Question

In the triangle abc, be is perpendicular to ac , angle EBC =40 and angle DAC=30 find the value of x,y and z

Answer 1

Answer:

x=50°,y=80°,z=120°

Step-by-step explanation:

In ΔAEZ= 30°+90°+x=180°

a+120°=180°

a=180°-120°

a=60°

In line of EB

Z+60°=180°

z=120°

In line AD

120+c=180°

c=60°

InΔBDC

40+60+y=180

y=80

In polygon EDCB

x+90+100+120=360

x+310=360

x=50°°°°°°°

Answer 2

Given:

ΔABC

∠EBC $=40$°

∠DAC $=30$°

BE ⊥ AC

To Find:

Values of $x,y,z$

Solution:

Let AD and BE intersect at point P.

Since BE ⊥ AC, ∠E $=90$°.

Hence, ΔBEC and ΔAEP are right-angled triangles.

Sum of angles in a triangle is 180°.

In ΔBEC, ∠B and ∠E are known and ∠C can be determined using angle sum property. From the figure, ∠C is given by $x$.

∠B + ∠E + ∠C $=180$°

$40+90+x=180$

$130+x=180$

$x=180-130$

$x=50$°

In ΔAEP, ∠A $=30$°, ∠E $=90$° and ∠EPA is unknown. The sum of angles of ΔAEP is $180$°.

∠A + ∠E + ∠EPA$=180$

$30+90+<EPA=180$

$120+<EPA=180$

$<EPA=180-120$

$<EPA=60$°

∠EPA and ∠BCA are angles on a straight line BE, i.e., they are supplementary angles. If angles are supplementary, then their angle sum will be 180°. ∠BCA is given by $z$.

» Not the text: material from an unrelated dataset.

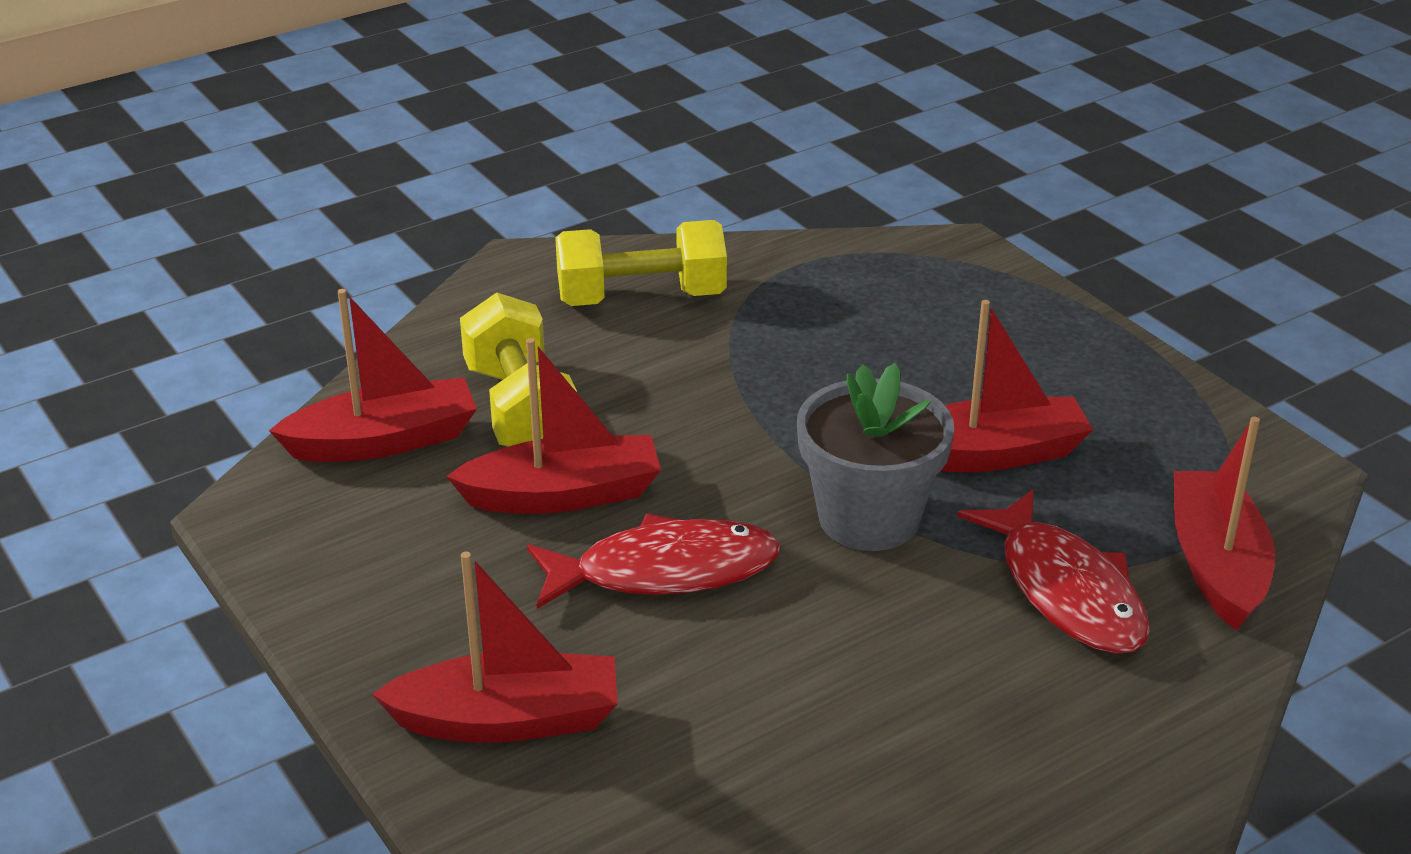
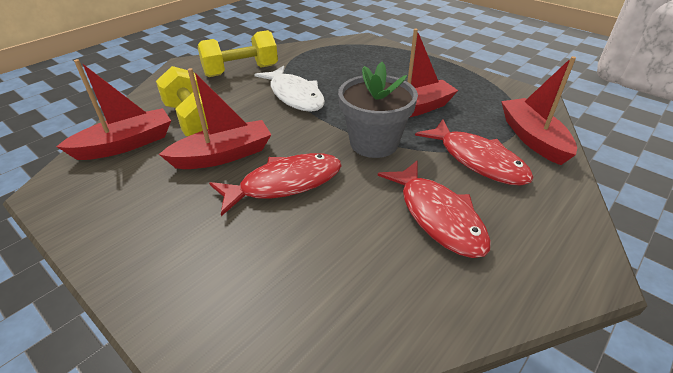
camera: 15 degrees left, 5 degrees up
(508, 720) = (216, 287): red boat -> none
(742, 381) = (294, 95): none -> white fish
(926, 681) = (437, 216): none -> red fish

∠EPA + ∠BCA $=180$   (∵ supplementary angles)

$60+z=180$

$z=180-60$

$z=120$°

∠BPD and ∠BPA are angles lying on a straight line AD. Hence, their angle sum is $180$°.

∠BPD + ∠BPA $=180$

$<BPD+z=180$          (∵ supplementary angles)

$<BPD+120=180$

$<BPD=180-120$

$<BPD=60$°

∠BPD is an angle of ΔBPD. Sum of angles in this triangle is $180$°. ∠PBD and ∠BPD are known whereas ∠PDB is unknown and is given by $y$.

$<PBD+<BPD+<PDB=180$

$40+60+y=180$

$100+y=180$

$y=180-100$

$y=80$

Thus, $x=50,y=80,z=120$

In ΔABC, the values of $x,y,z$ are determined as 50°,80° and 120° respectively.